[[ RECORDS SUPPLIED open ]]
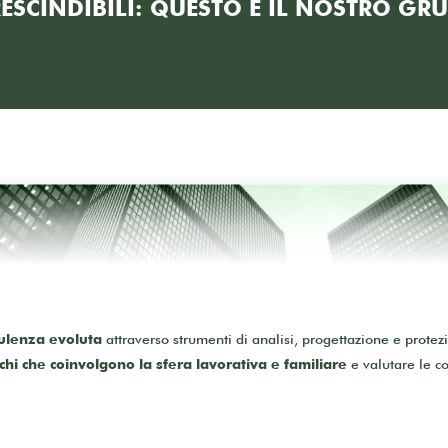
ESCINDIBILI: QUESTO È IL NOSTRO GR
sulenza evoluta
attraverso strumenti di analisi, progettazione e protezi
chi che coinvolgono la sfera lavorativa e familiare
e valutare le c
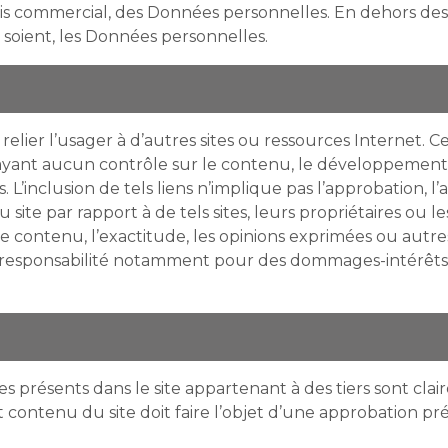
is commercial, des Données personnelles. En dehors des
ls soient, les Données personnelles.
relier l’usager à d’autres sites ou ressources Internet. Ce
n’ayant aucun contrôle sur le contenu, le développement 
. L’inclusion de tels liens n’implique pas l’approbation, l’
 site par rapport à de tels sites, leurs propriétaires ou le
é le contenu, l’exactitude, les opinions exprimées ou autre
 ou responsabilité notamment pour des dommages-intérêts
s présents dans le site appartenant à des tiers sont cla
ut contenu du site doit faire l’objet d’une approbation pr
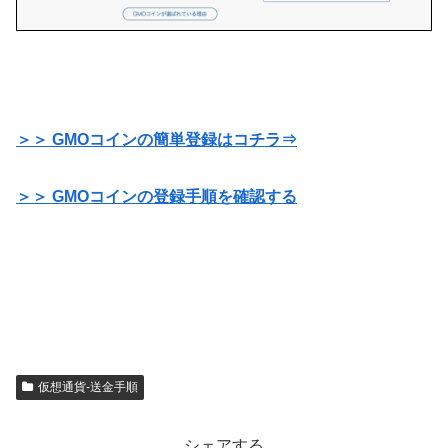
＞＞ GMOコインの簡単登録はコチラ⇒
＞＞ GMOコインの登録手順を確認する
仮想通貨-送金手順
シェアする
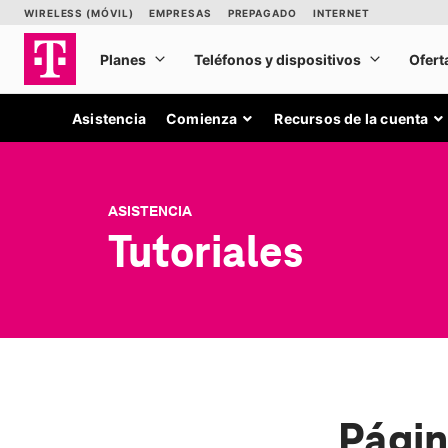
Asistencia
Comienza
Recursos de la cuenta
ASISTENCIA
Tutoriales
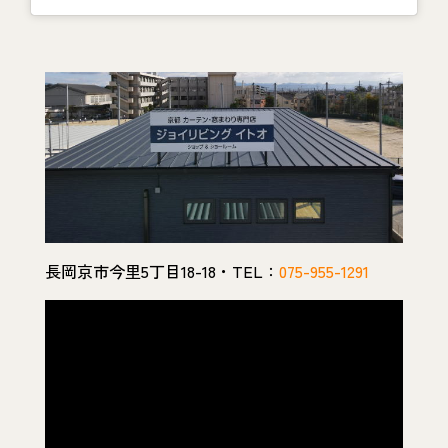
長岡京市今里5丁目18-18・TEL：
075-955-1291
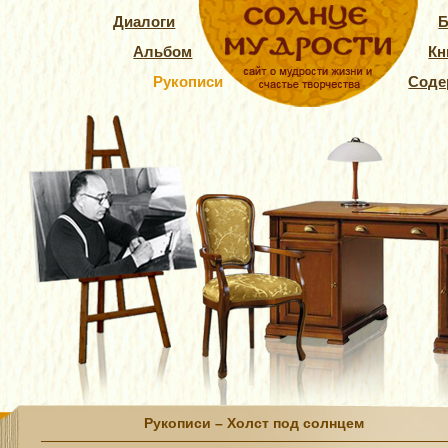
Диалоги
Б
Альбом
Кн
Рукописи
Соде
Рукописи – Холст под солнцем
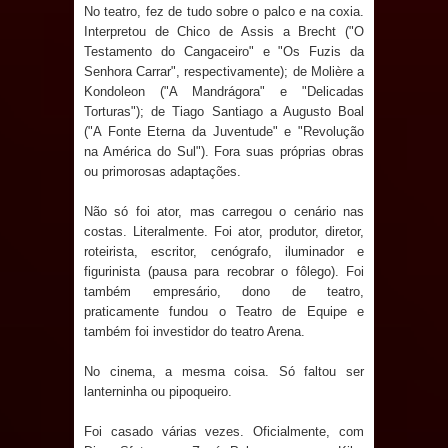
No teatro, fez de tudo sobre o palco e na coxia.
Caldas Brandão: IPMCB responde
Interpretou de Chico de Assis a Brecht ("O
Testamento do Cangaceiro" e "Os Fuzis da
questionamentos da vereadora
Senhora Carrar", respectivamente); de Molière a
Kondoleon ("A Mandrágora" e "Delicadas
Rosângela e afirma que
Torturas"); de Tiago Santiago a Augusto Boal
("A Fonte Eterna da Juventude" e "Revolução
parcelamentos são referentes a
na América do Sul"). Fora suas próprias obras
ou primorosas adaptações.
débitos históricos
Não só foi ator, mas carregou o cenário nas
costas. Literalmente. Foi ator, produtor, diretor,
roteirista, escritor, cenógrafo, iluminador e
figurinista (pausa para recobrar o fôlego). Foi
também empresário, dono de teatro,
praticamente fundou o Teatro de Equipe e
também foi investidor do teatro Arena.
No cinema, a mesma coisa. Só faltou ser
lanterninha ou pipoqueiro.
Foi casado várias vezes. Oficialmente, com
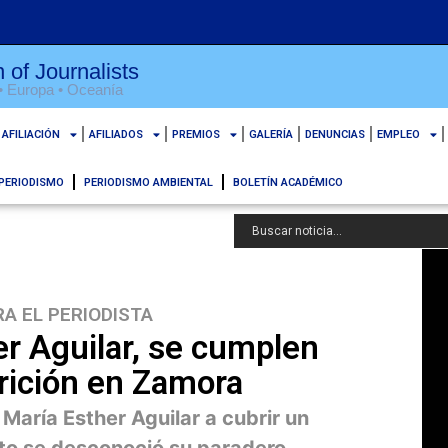
 of Journalists
 • Europa • Oceanía
AFILIACIÓN
AFILIADOS
PREMIOS
GALERÍA
DENUNCIAS
EMPLEO
PERIODISMO
PERIODISMO AMBIENTAL
BOLETÍN ACADÉMICO
A EL PERIODISTA
er Aguilar, se cumplen
rición en Zamora
María Esther Aguilar a cubrir un
to se desconoció su paradero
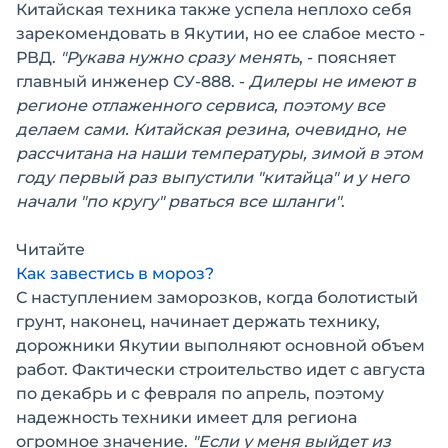
Китайская техника также успела неплохо себя
зарекомендовать в Якутии, но ее слабое место -
РВД.
"Рукава нужно сразу менять
, - поясняет
главный инженер СУ-888. -
Дилеры не имеют в
регионе отлаженного сервиса, поэтому все
делаем сами. Китайская резина, очевидно, не
рассчитана на наши температуры, зимой в этом
году первый раз выпустили "китайца" и у него
начали "по кругу" рваться все шланги"
.
Читайте
Как завестись в мороз?
С наступлением заморозков, когда болотистый
грунт, наконец, начинает держать технику,
дорожники Якутии выполняют основной объем
работ. Фактически строительство идет с августа
по декабрь и с февраля по апрель, поэтому
надежность техники имеет для региона
огромное значение.
"Если у меня выйдет из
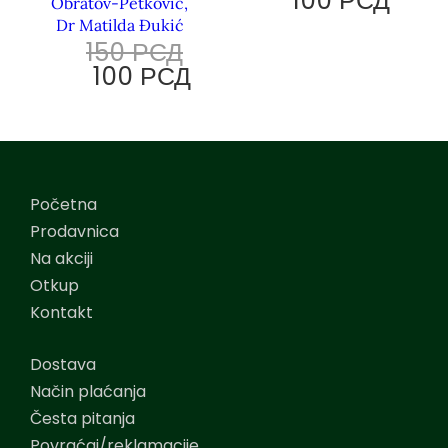
100
РСД
Obratov-Petković,
Dr Matilda Đukić
150
РСД
100
РСД
Početna
Prodavnica
Na akciji
Otkup
Kontakt
Dostava
Način plaćanja
Česta pitanja
Povraćaj/reklamacije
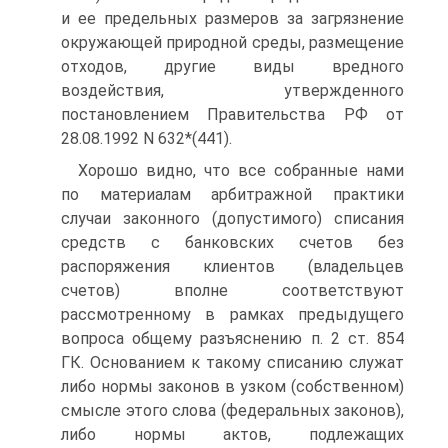
и ее предельных размеров за загрязнение
окружающей природной среды, размещение
отходов, другие виды вредного
воздействия, утвержденного
постановлением Правительства РФ от
28.08.1992 N 632*(441).
Хорошо видно, что все собранные нами
по материалам арбитражной практики
случаи законного (допустимого) списания
средств с банковских счетов без
распоряжения клиентов (владельцев
счетов) вполне соответствуют
рассмотренному в рамках предыдущего
вопроса общему разъяснению п. 2 ст. 854
ГК. Основанием к такому списанию служат
либо нормы законов в узком (собственном)
смысле этого слова (федеральных законов),
либо нормы актов, подлежащих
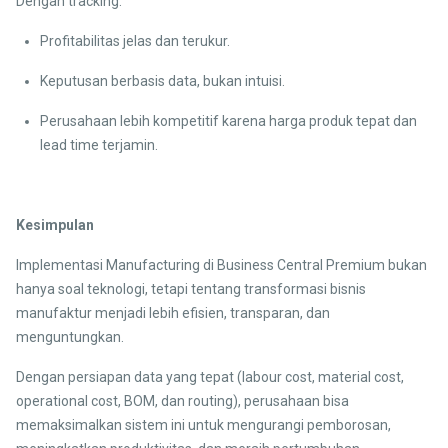
Dengan tracking:
Profitabilitas jelas dan terukur.
Keputusan berbasis data, bukan intuisi.
Perusahaan lebih kompetitif karena harga produk tepat dan
lead time terjamin.
Kesimpulan
Implementasi Manufacturing di Business Central Premium bukan
hanya soal teknologi, tetapi tentang transformasi bisnis
manufaktur menjadi lebih efisien, transparan, dan
menguntungkan.
Dengan persiapan data yang tepat (labour cost, material cost,
operational cost, BOM, dan routing), perusahaan bisa
memaksimalkan sistem ini untuk mengurangi pemborosan,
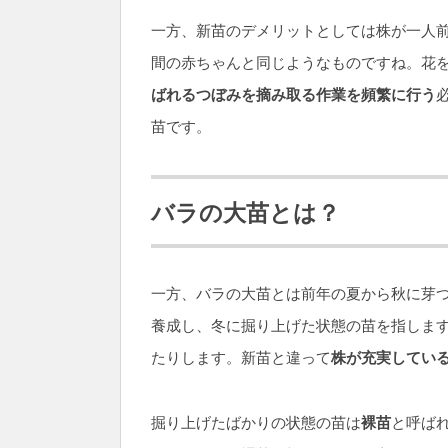
一方、新苗のデメリットとしては株が一人
間の赤ちゃんと同じようなものですね。花
ばれるつぼみを摘み取る作業を頻繁に行う
苗です。
バラの大苗とは？
一方、バラの大苗とは前年の夏から秋に芽つ
養成し、冬に掘り上げた状態の苗を指しま
たりします。新苗と違って
株が充実してい
掘り上げたばかりの状態の苗は
裸苗
と呼ば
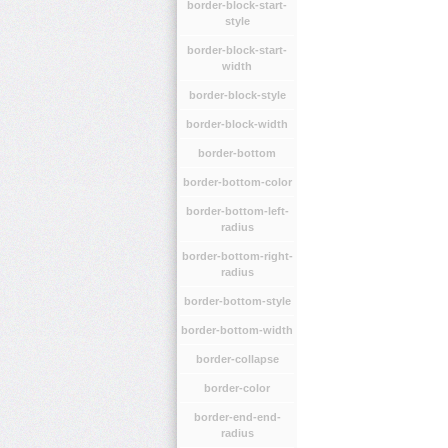
border-block-start-
style
border-block-start-
width
border-block-style
border-block-width
border-bottom
border-bottom-color
border-bottom-left-
radius
border-bottom-right-
radius
border-bottom-style
border-bottom-width
border-collapse
border-color
border-end-end-
radius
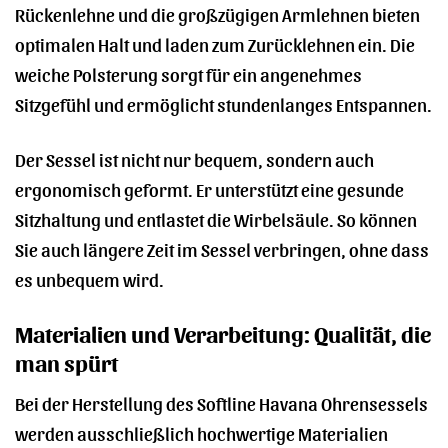
Rückenlehne und die großzügigen Armlehnen bieten
optimalen Halt und laden zum Zurücklehnen ein. Die
weiche Polsterung sorgt für ein angenehmes
Sitzgefühl und ermöglicht stundenlanges Entspannen.
Der Sessel ist nicht nur bequem, sondern auch
ergonomisch geformt. Er unterstützt eine gesunde
Sitzhaltung und entlastet die Wirbelsäule. So können
Sie auch längere Zeit im Sessel verbringen, ohne dass
es unbequem wird.
Materialien und Verarbeitung: Qualität, die
man spürt
Bei der Herstellung des Softline Havana Ohrensessels
werden ausschließlich hochwertige Materialien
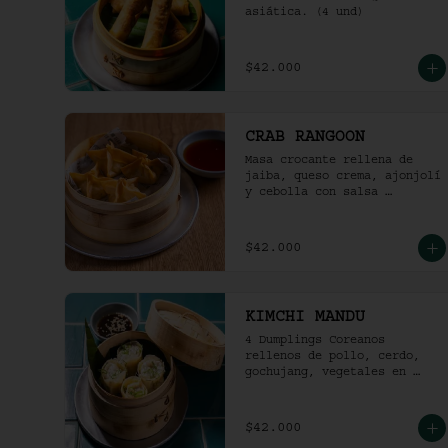
asiática. (4 und)
$42.000
CRAB RANGOON
Masa crocante rellena de 
jaiba, queso crema, ajonjolí 
y cebolla con salsa 
agridulce. (4und)
$42.000
KIMCHI MANDU
4 Dumplings Coreanos 
rellenos de pollo, cerdo, 
gochujang, vegetales en 
salsa soya y vinagre de 
arroz.
$42.000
[[ RECORDS SUPPLIED closed ]]
**WHAT THE TASK ASKS**. Exact copy, no pictures: reproduce the whole listing above.

**RESULT**.
ESCINDIBILI: QUESTO È IL NOSTRO GR
sulenza evoluta
attraverso strumenti di analisi, progettazione e protezi
chi che coinvolgono la sfera lavorativa e familiare
e valutare le c
is commercial, des Données personnelles. En dehors des
ls soient, les Données personnelles.
relier l’usager à d’autres sites ou ressources Internet. Ce
n’ayant aucun contrôle sur le contenu, le développement 
. L’inclusion de tels liens n’implique pas l’approbation, l’
 site par rapport à de tels sites, leurs propriétaires ou le
é le contenu, l’exactitude, les opinions exprimées ou autre
 ou responsabilité notamment pour des dommages-intérêts
s présents dans le site appartenant à des tiers sont cla
ut contenu du site doit faire l’objet d’une approbation pr
＞＞ GMOコインの簡単登録はコチラ⇒
＞＞ GMOコインの登録手順を確認する
仮想通貨-送金手順
シェアする
Asistencia
Comienza
Recursos de la cuenta
ASISTENCIA
Tutoriales
長岡京市今里5丁目18-18・TEL：
075-955-1291
Диалоги
Б
Альбом
Кн
Рукописи
Соде
Рукописи – Холст под солнцем
No teatro, fez de tudo sobre o palco e na coxia.
Caldas Brandão: IPMCB responde
Interpretou de Chico de Assis a Brecht ("O
Testamento do Cangaceiro" e "Os Fuzis da
questionamentos da vereadora
Senhora Carrar", respectivamente); de Molière a
Kondoleon ("A Mandrágora" e "Delicadas
Rosângela e afirma que
Torturas"); de Tiago Santiago a Augusto Boal
("A Fonte Eterna da Juventude" e "Revolução
parcelamentos são referentes a
na América do Sul"). Fora suas próprias obras
ou primorosas adaptações.
débitos históricos
Não só foi ator, mas carregou o cenário nas
costas. Literalmente. Foi ator, produtor, diretor,
roteirista, escritor, cenógrafo, iluminador e
figurinista (pausa para recobrar o fôlego). Foi
também empresário, dono de teatro,
praticamente fundou o Teatro de Equipe e
também foi investidor do teatro Arena.
No cinema, a mesma coisa. Só faltou ser
lanterninha ou pipoqueiro.
Foi casado várias vezes. Oficialmente, com
 of Journalists
 • Europa • Oceanía
AFILIACIÓN
AFILIADOS
PREMIOS
GALERÍA
DENUNCIAS
EMPLEO
PERIODISMO
PERIODISMO AMBIENTAL
BOLETÍN ACADÉMICO
A EL PERIODISTA
er Aguilar, se cumplen
rición en Zamora
María Esther Aguilar a cubrir un
to se desconoció su paradero
Китайская техника также успела неплохо себя
зарекомендовать в Якутии, но ее слабое место -
РВД.
"Рукава нужно сразу менять
, - поясняет
главный инженер СУ-888. -
Дилеры не имеют в
регионе отлаженного сервиса, поэтому все
делаем сами. Китайская резина, очевидно, не
рассчитана на наши температуры, зимой в этом
году первый раз выпустили "китайца" и у него
начали "по кругу" рваться все шланги"
.
Читайте
Как завестись в мороз?
С наступлением заморозков, когда болотистый
грунт, наконец, начинает держать технику,
дорожники Якутии выполняют основной объем
работ. Фактически строительство идет с августа
по декабрь и с февраля по апрель, поэтому
надежность техники имеет для региона
огромное значение.
"Если у меня выйдет из
100
РСД
Obratov-Petković,
Dr Matilda Đukić
150
РСД
100
РСД
Početna
Prodavnica
Na akciji
Otkup
Kontakt
Dostava
Način plaćanja
Česta pitanja
Povraćaj/reklamacije
и ее предельных размеров за загрязнение
окружающей природной среды, размещение
отходов, другие виды вредного
воздействия, утвержденного
постановлением Правительства РФ от
28.08.1992 N 632*(441).
Хорошо видно, что все собранные нами
по материалам арбитражной практики
случаи законного (допустимого) списания
средств с банковских счетов без
распоряжения клиентов (владельцев
счетов) вполне соответствуют
рассмотренному в рамках предыдущего
вопроса общему разъяснению п. 2 ст. 854
ГК. Основанием к такому списанию служат
либо нормы законов в узком (собственном)
смысле этого слова (федеральных законов),
либо нормы актов, подлежащих
Dengan tracking:
Profitabilitas jelas dan terukur.
Keputusan berbasis data, bukan intuisi.
Perusahaan lebih kompetitif karena harga produk tepat dan
lead time terjamin.
Kesimpulan
Implementasi Manufacturing di Business Central Premium bukan
hanya soal teknologi, tetapi tentang transformasi bisnis
manufaktur menjadi lebih efisien, transparan, dan
menguntungkan.
Dengan persiapan data yang tepat (labour cost, material cost,
operational cost, BOM, dan routing), perusahaan bisa
memaksimalkan sistem ini untuk mengurangi pemborosan,
一方、新苗のデメリットとしては株が一人
間の赤ちゃんと同じようなものですね。花
ばれるつぼみを摘み取る作業を頻繁に行う
苗です。
バラの大苗とは？
一方、バラの大苗とは前年の夏から秋に芽つ
養成し、冬に掘り上げた状態の苗を指しま
たりします。新苗と違って
株が充実してい
掘り上げたばかりの状態の苗は
裸苗
と呼ば
border-block-start-
style
border-block-start-
width
border-block-style
border-block-width
border-bottom
border-bottom-color
border-bottom-left-
radius
border-bottom-right-
radius
border-bottom-style
border-bottom-width
border-collapse
border-color
border-end-end-
radius
Rückenlehne und die großzügigen Armlehnen bieten
optimalen Halt und laden zum Zurücklehnen ein. Die
weiche Polsterung sorgt für ein angenehmes
Sitzgefühl und ermöglicht stundenlanges Entspannen.
Der Sessel ist nicht nur bequem, sondern auch
ergonomisch geformt. Er unterstützt eine gesunde
Sitzhaltung und entlastet die Wirbelsäule. So können
Sie auch längere Zeit im Sessel verbringen, ohne dass
es unbequem wird.
Materialien und Verarbeitung: Qualität, die
man spürt
Bei der Herstellung des Softline Havana Ohrensessels
werden ausschließlich hochwertige Materialien
asiática. (4 und)
$42.000
CRAB RANGOON
Masa crocante rellena de 
jaiba, queso crema, ajonjolí 
y cebolla con salsa 
agridulce. (4und)
$42.000
KIMCHI MANDU
4 Dumplings Coreanos 
rellenos de pollo, cerdo, 
gochujang, vegetales en 
salsa soya y vinagre de 
arroz.
$42.000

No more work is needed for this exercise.